*** Begin section ***
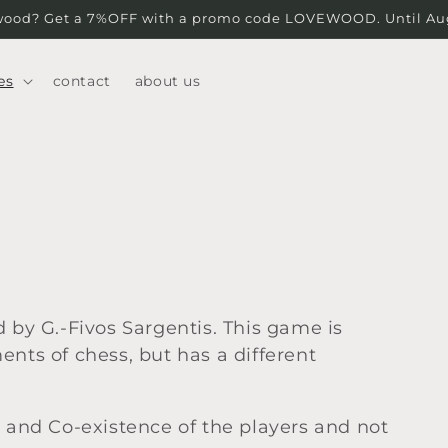
wood? Get a 7%OFF with a promo code LOVEWOOD. Until Augu
es
contact
about us
 by G.-Fivos Sargentis. This game is
nts of chess, but has a different
n and Co-existence of the players and not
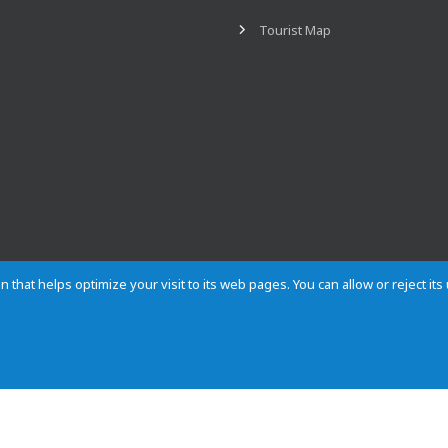
Tourist Map
n that helps optimize your visit to its web pages. You can allow or reject it
Contact
Privacy
Cookies
Site map
Rules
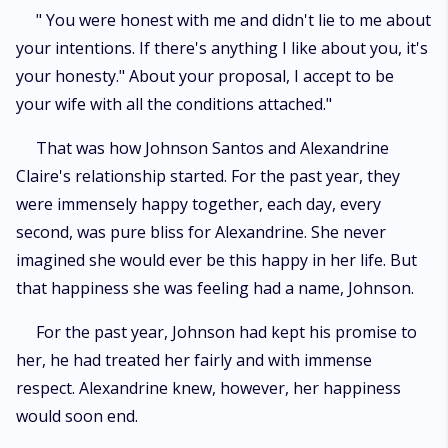
" You were honest with me and didn't lie to me about
your intentions. If there's anything I like about you, it's
your honesty." About your proposal, I accept to be
your wife with all the conditions attached."
That was how Johnson Santos and Alexandrine
Claire's relationship started. For the past year, they
were immensely happy together, each day, every
second, was pure bliss for Alexandrine. She never
imagined she would ever be this happy in her life. But
that happiness she was feeling had a name, Johnson.
For the past year, Johnson had kept his promise to
her, he had treated her fairly and with immense
respect. Alexandrine knew, however, her happiness
would soon end.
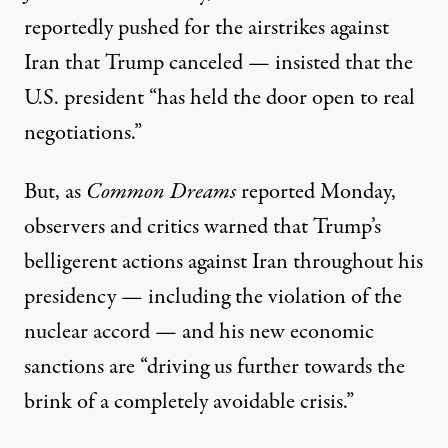
reportedly pushed for
the airstrikes against
Iran that Trump canceled —
insisted
that the
U.S. president “has held the door open to real
negotiations.”
But, as
Common Dreams
reported
Monday,
observers and critics warned that Trump’s
belligerent actions against Iran throughout his
presidency — including the violation of the
nuclear accord — and his new economic
sanctions are “driving us further towards the
brink of a completely avoidable crisis.”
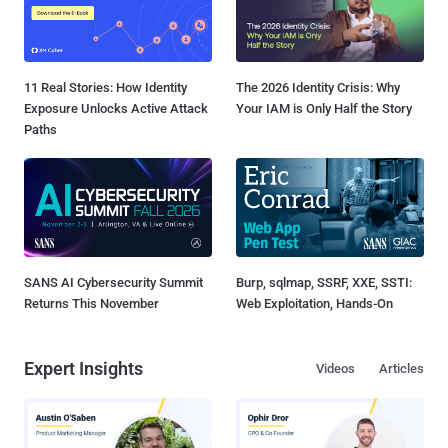
11 Real Stories: How Identity
The 2026 Identity Crisis: Why
Exposure Unlocks Active Attack
Your IAM is Only Half the Story
Paths
SANS AI Cybersecurity Summit
Burp, sqlmap, SSRF, XXE, SSTI:
Returns This November
Web Exploitation, Hands-On
Expert Insights
Videos
Articles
*** End section ***
Work instruction: Show each line of the records in which the word "happiness" appears.

Answer area:
that happiness she was feeling had a name, Johnson.
respect. Alexandrine knew, however, her happiness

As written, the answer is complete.